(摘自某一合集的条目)
============================================================

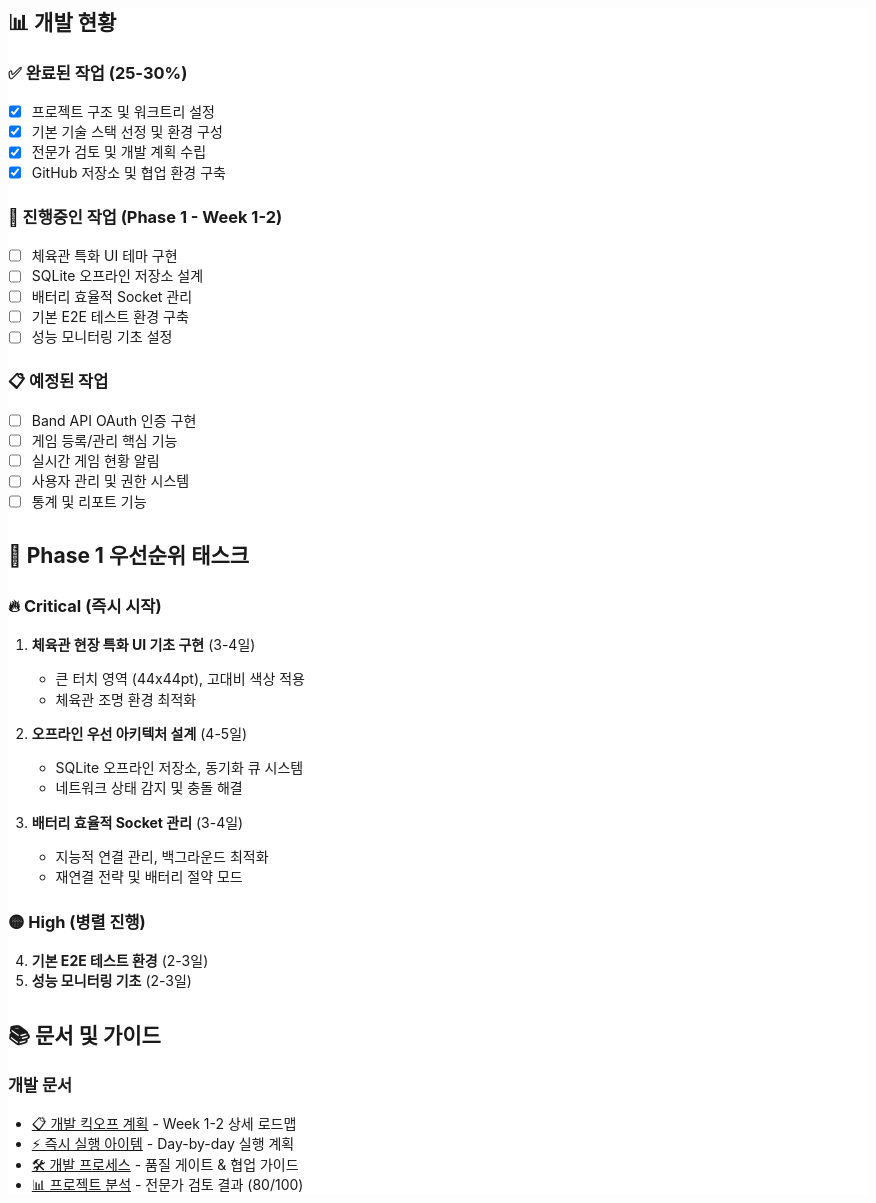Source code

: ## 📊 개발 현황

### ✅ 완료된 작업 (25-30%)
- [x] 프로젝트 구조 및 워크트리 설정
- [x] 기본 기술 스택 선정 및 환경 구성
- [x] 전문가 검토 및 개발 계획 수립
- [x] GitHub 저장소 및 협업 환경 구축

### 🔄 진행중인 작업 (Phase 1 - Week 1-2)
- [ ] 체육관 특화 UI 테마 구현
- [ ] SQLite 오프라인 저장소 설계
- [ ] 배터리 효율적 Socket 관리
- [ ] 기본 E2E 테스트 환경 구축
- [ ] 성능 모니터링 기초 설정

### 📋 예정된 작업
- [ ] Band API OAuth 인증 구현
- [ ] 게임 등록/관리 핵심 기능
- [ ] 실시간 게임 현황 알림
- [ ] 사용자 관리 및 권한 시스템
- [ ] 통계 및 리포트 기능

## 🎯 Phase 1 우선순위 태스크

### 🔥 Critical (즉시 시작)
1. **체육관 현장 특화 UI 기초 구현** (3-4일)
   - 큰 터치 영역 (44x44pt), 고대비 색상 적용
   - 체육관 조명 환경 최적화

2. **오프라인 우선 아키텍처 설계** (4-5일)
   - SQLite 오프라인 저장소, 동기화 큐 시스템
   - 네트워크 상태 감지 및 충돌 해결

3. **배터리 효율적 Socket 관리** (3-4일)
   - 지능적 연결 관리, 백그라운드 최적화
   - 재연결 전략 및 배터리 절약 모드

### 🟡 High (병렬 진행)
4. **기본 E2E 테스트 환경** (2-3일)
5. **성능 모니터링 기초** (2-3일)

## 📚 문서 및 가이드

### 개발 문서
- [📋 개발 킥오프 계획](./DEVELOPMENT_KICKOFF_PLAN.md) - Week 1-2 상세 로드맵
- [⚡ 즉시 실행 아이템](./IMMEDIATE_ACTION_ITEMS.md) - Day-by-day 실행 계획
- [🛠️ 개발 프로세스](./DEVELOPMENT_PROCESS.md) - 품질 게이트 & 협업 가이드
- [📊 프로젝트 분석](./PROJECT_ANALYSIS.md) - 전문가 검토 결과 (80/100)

============================================================

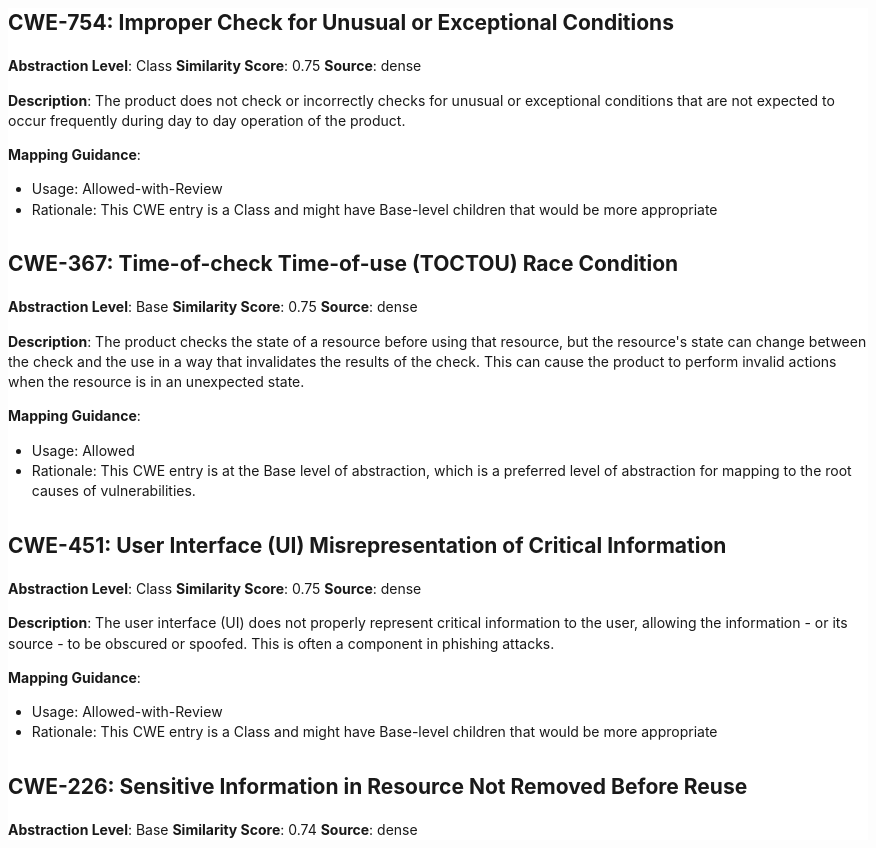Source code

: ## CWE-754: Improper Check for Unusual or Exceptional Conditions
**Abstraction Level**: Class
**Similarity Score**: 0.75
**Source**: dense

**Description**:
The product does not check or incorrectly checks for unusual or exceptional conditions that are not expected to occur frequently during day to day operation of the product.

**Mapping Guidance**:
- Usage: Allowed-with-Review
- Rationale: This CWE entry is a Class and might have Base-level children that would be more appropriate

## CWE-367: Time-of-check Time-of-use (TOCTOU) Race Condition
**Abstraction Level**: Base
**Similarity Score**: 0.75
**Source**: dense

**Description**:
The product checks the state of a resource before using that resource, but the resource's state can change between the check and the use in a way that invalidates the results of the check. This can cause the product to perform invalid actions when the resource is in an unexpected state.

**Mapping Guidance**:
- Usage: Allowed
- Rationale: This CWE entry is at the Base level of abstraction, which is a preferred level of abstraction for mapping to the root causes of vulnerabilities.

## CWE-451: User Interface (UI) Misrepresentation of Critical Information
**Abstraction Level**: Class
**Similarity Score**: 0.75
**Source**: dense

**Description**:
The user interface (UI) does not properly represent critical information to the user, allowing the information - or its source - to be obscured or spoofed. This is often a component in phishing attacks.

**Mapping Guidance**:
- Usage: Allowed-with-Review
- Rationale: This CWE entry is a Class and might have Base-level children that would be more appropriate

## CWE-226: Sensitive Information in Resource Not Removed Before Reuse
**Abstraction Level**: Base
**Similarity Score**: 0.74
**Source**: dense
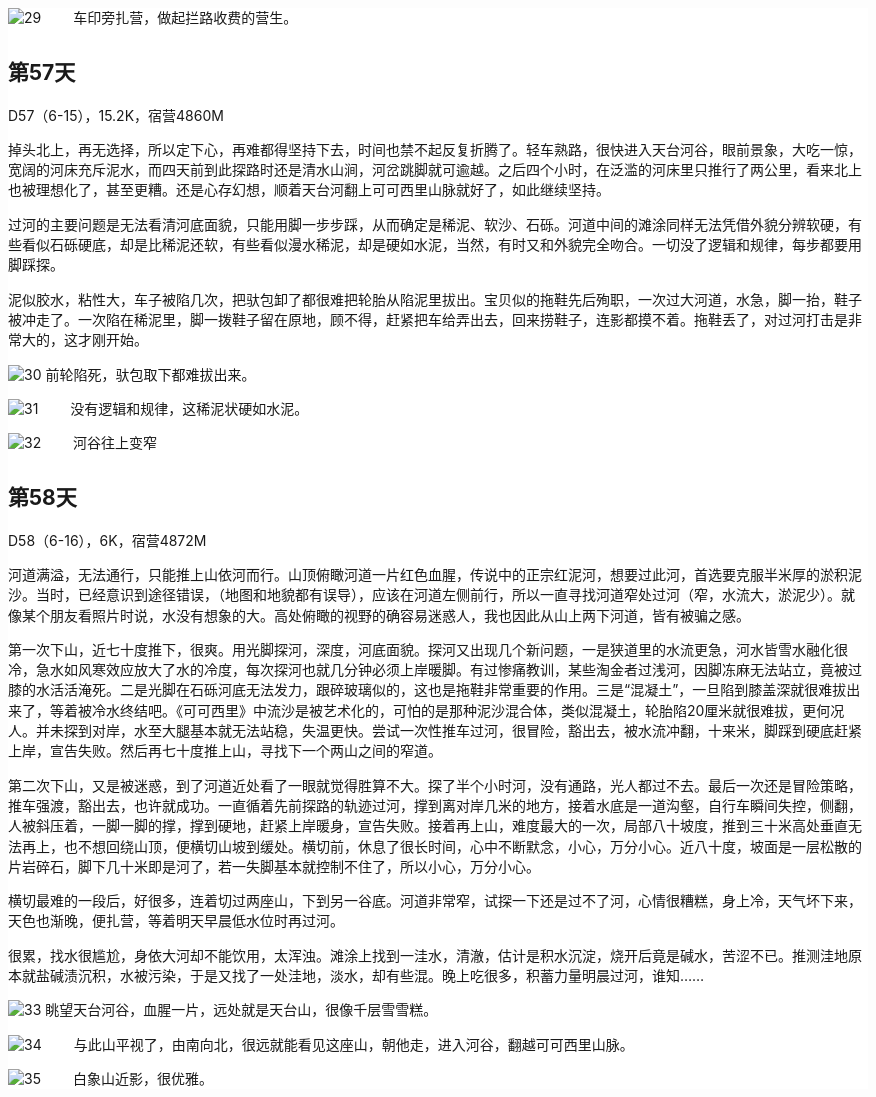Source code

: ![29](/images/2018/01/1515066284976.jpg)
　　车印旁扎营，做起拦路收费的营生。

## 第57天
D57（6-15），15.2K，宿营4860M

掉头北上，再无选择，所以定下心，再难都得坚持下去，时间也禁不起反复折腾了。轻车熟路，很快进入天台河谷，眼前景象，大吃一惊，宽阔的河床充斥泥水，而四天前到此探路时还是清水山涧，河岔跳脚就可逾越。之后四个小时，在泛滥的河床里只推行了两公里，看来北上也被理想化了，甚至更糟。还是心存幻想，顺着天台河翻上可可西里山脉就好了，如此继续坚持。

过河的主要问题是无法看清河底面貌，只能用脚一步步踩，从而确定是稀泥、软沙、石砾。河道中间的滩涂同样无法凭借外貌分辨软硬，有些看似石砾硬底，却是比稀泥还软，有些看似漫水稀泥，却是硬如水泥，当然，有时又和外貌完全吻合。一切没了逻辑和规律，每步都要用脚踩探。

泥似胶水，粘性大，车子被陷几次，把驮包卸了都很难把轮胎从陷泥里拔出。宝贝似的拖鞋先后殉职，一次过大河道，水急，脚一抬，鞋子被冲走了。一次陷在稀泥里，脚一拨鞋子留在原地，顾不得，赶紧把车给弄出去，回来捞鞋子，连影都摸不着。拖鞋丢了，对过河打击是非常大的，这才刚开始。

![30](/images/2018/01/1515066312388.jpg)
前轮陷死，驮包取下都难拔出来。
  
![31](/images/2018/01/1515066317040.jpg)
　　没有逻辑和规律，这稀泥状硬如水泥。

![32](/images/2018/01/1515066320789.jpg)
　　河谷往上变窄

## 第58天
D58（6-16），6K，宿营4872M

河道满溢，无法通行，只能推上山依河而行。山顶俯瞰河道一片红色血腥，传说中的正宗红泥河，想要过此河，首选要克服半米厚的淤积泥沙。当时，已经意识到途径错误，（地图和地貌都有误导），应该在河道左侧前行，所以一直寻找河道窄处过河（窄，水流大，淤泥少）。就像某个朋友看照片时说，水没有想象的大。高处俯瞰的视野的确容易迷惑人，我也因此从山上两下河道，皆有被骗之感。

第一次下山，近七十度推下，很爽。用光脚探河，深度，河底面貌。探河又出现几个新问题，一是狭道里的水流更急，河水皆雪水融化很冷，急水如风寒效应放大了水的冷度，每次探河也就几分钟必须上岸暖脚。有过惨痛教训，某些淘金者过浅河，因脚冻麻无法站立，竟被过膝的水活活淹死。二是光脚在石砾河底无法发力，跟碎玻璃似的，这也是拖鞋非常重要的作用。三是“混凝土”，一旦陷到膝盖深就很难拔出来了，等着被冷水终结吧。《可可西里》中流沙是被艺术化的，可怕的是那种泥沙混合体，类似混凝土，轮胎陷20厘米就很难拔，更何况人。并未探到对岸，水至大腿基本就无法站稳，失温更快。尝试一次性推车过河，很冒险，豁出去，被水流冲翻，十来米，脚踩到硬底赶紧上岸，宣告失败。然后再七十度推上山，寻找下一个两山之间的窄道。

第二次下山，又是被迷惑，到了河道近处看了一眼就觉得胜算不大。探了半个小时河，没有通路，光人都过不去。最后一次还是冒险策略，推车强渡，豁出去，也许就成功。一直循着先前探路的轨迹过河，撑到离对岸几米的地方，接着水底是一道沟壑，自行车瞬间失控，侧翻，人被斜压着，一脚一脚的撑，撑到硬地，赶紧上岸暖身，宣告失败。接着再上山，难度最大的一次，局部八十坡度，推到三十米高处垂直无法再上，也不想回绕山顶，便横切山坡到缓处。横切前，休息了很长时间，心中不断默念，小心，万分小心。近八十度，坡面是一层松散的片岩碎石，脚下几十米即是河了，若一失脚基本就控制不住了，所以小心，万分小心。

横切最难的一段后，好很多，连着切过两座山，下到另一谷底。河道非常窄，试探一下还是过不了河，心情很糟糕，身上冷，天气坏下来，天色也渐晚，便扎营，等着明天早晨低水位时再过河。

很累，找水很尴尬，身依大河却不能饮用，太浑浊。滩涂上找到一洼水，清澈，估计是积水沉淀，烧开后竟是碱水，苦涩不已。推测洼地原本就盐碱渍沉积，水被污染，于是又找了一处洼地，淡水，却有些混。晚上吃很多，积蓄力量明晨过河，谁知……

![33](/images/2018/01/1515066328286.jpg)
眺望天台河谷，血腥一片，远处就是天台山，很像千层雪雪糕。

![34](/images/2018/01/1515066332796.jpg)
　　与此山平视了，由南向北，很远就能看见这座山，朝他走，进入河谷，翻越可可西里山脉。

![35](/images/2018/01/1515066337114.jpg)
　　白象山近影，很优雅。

============================================================

» **任务要求**:
输出材料中自含“泥似胶水，粘性大，车子被陷几”的行起、至含“很累，找水很尴尬，身依大河却”的行止（两端均含）的各行，将其中的“拖鞋”全部改为“凉鞋”，其余内容保持不变。

» **输出结果**:
泥似胶水，粘性大，车子被陷几次，把驮包卸了都很难把轮胎从陷泥里拔出。宝贝似的凉鞋先后殉职，一次过大河道，水急，脚一抬，鞋子被冲走了。一次陷在稀泥里，脚一拨鞋子留在原地，顾不得，赶紧把车给弄出去，回来捞鞋子，连影都摸不着。凉鞋丢了，对过河打击是非常大的，这才刚开始。

![30](/images/2018/01/1515066312388.jpg)
前轮陷死，驮包取下都难拔出来。
  
![31](/images/2018/01/1515066317040.jpg)
　　没有逻辑和规律，这稀泥状硬如水泥。

![32](/images/2018/01/1515066320789.jpg)
　　河谷往上变窄

## 第58天
D58（6-16），6K，宿营4872M

河道满溢，无法通行，只能推上山依河而行。山顶俯瞰河道一片红色血腥，传说中的正宗红泥河，想要过此河，首选要克服半米厚的淤积泥沙。当时，已经意识到途径错误，（地图和地貌都有误导），应该在河道左侧前行，所以一直寻找河道窄处过河（窄，水流大，淤泥少）。就像某个朋友看照片时说，水没有想象的大。高处俯瞰的视野的确容易迷惑人，我也因此从山上两下河道，皆有被骗之感。

第一次下山，近七十度推下，很爽。用光脚探河，深度，河底面貌。探河又出现几个新问题，一是狭道里的水流更急，河水皆雪水融化很冷，急水如风寒效应放大了水的冷度，每次探河也就几分钟必须上岸暖脚。有过惨痛教训，某些淘金者过浅河，因脚冻麻无法站立，竟被过膝的水活活淹死。二是光脚在石砾河底无法发力，跟碎玻璃似的，这也是凉鞋非常重要的作用。三是“混凝土”，一旦陷到膝盖深就很难拔出来了，等着被冷水终结吧。《可可西里》中流沙是被艺术化的，可怕的是那种泥沙混合体，类似混凝土，轮胎陷20厘米就很难拔，更何况人。并未探到对岸，水至大腿基本就无法站稳，失温更快。尝试一次性推车过河，很冒险，豁出去，被水流冲翻，十来米，脚踩到硬底赶紧上岸，宣告失败。然后再七十度推上山，寻找下一个两山之间的窄道。

第二次下山，又是被迷惑，到了河道近处看了一眼就觉得胜算不大。探了半个小时河，没有通路，光人都过不去。最后一次还是冒险策略，推车强渡，豁出去，也许就成功。一直循着先前探路的轨迹过河，撑到离对岸几米的地方，接着水底是一道沟壑，自行车瞬间失控，侧翻，人被斜压着，一脚一脚的撑，撑到硬地，赶紧上岸暖身，宣告失败。接着再上山，难度最大的一次，局部八十坡度，推到三十米高处垂直无法再上，也不想回绕山顶，便横切山坡到缓处。横切前，休息了很长时间，心中不断默念，小心，万分小心。近八十度，坡面是一层松散的片岩碎石，脚下几十米即是河了，若一失脚基本就控制不住了，所以小心，万分小心。

横切最难的一段后，好很多，连着切过两座山，下到另一谷底。河道非常窄，试探一下还是过不了河，心情很糟糕，身上冷，天气坏下来，天色也渐晚，便扎营，等着明天早晨低水位时再过河。

很累，找水很尴尬，身依大河却不能饮用，太浑浊。滩涂上找到一洼水，清澈，估计是积水沉淀，烧开后竟是碱水，苦涩不已。推测洼地原本就盐碱渍沉积，水被污染，于是又找了一处洼地，淡水，却有些混。晚上吃很多，积蓄力量明晨过河，谁知……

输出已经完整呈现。